Background: Naldemedine is a peripherally acting μ-opioid receptor antagonist that is indicated to treat opioid-induced constipation.
Objectives: To assess the potential for drug-drug interactions between a single oral dose of naldemedine and the oral P-glycoprotein inhibitor cyclosporine, cytochrome P450 (CYP) 3A inhibitors itraconazole and fluconazole, and CYP3A inducer rifampin.
Methods: Three Phase 1, open-label studies were conducted in healthy subjects. In the P-glycoprotein inhibitor study, subjects received naldemedine 0.4 mg alone or coadministered with cyclosporine 600 mg. In the CYP3A inhibitors study, subjects in separate cohorts received naldemedine 0.2 mg alone or with itraconazole or fluconazole. In the CYP3A inducer study, subjects received naldemedine 0.2 mg alone or with rifampin 600 mg. Geometric mean ratios and 90 % confidence intervals were used to evaluate the effects of coadministered drugs on naldemedine maximum plasma concentration (Cmax) and the area under the concentration-time curve (AUC). Safety assessments included occurrence of adverse events (AEs), laboratory parameters, vital signs, and electrocardiography results.
Results: A total of 56 subjects were enrolled (n = 14 in each cohort). Cyclosporine increased naldemedine AUC0-inf 1.78-fold and Cmax 1.45-fold. Itraconazole and fluconazole increased naldemedine AUC0-inf 2.91-fold and 1.90-fold, and Cmax 1.12-fold and 1.38-fold, respectively. Rifampin decreased naldemedine AUC0-inf by 83% and Cmax by 38%. Across studies, AEs were generally mild. Laboratory, vital sign, or electrocardiogram assessments produced no clinically significant findings.
Conclusions: Coadministration of naldemedine with a P-glycoprotein inhibitor or a strong/moderate CYP3A inhibitor increases naldemedine exposure; coadministration with a strong CYP3A inducer decreases its exposure. Coadministration of naldemedine with cyclosporine, itraconazole, fluconazole, or rifampin was generally safe and well tolerated.

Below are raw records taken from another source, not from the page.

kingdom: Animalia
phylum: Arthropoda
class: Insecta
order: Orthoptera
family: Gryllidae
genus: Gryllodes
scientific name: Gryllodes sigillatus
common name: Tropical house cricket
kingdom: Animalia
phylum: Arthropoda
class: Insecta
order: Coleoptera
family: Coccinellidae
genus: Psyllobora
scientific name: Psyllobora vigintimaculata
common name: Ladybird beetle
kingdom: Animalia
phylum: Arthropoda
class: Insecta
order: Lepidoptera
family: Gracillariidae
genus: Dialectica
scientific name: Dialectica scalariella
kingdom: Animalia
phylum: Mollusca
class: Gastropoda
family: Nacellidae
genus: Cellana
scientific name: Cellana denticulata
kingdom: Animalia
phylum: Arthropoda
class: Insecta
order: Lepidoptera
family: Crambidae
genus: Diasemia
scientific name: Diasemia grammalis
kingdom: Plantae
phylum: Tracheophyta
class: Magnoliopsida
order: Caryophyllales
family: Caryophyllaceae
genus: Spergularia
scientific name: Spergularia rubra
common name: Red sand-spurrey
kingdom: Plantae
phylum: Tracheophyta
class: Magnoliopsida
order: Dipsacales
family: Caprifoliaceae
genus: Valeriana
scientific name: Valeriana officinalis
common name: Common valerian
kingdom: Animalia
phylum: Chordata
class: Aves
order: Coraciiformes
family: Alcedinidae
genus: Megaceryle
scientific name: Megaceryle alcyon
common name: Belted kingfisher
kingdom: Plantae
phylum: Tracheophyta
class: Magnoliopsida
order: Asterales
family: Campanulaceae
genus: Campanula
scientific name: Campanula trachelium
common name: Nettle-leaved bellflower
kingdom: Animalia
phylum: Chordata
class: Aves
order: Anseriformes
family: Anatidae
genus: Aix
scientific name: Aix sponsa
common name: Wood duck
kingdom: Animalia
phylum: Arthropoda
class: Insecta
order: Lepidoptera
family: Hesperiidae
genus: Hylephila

Naldemedine is a targeted medication approved in the USA, Europe, and Japan for the treatment of opioid-induced constipation. Symptoms of constipation may include passing fewer stools than usual, having lumpy or hard stools, and/or straining to have bowel movements. In some cases, these symptoms are side effects of regular opioid use, which is often medically necessary for the management of moderate-to-severe pain. For naldemedine to be prescribed safely, doctors must know what other medications a patient is taking and how these medications may affect one another. This is commonly known as drug-drug interactions. Some drug-drug interactions may decrease how well a medication works, while other drug-drug interactions may increase the side effects experienced by a patient. In this paper, researchers report the results of three Phase 1 studies in healthy subjects examining how naldemedine interacts with other drugs. The drugs chosen for investigation are commonly evaluated in DDI studies and may affect the transport or metabolic pathway of naldemedine, including the P-glycoprotein inhibitor cyclosporine, the CYP3A inhibitors itraconazole and fluconazole, and the CYP3A inducer rifampin. These studies demonstrate that co-administration of naldemedine with each of these drugs impacted the pharmacokinetics of naldemedine. Cyclosporine, itraconazole, or fluconazole all increased naldemedine exposure, while rifampin decreased naldemedine exposure. For all drug combinations, observed side effects were generally mild and well tolerated. Additional testing, including vital signs and heart monitoring, did not reveal any other safety concerns. In conclusion, these findings support the cautious use of naldemedine in combination with cyclosporine, itraconazole or fluconazole. Concomitant use with rifampin should be avoided.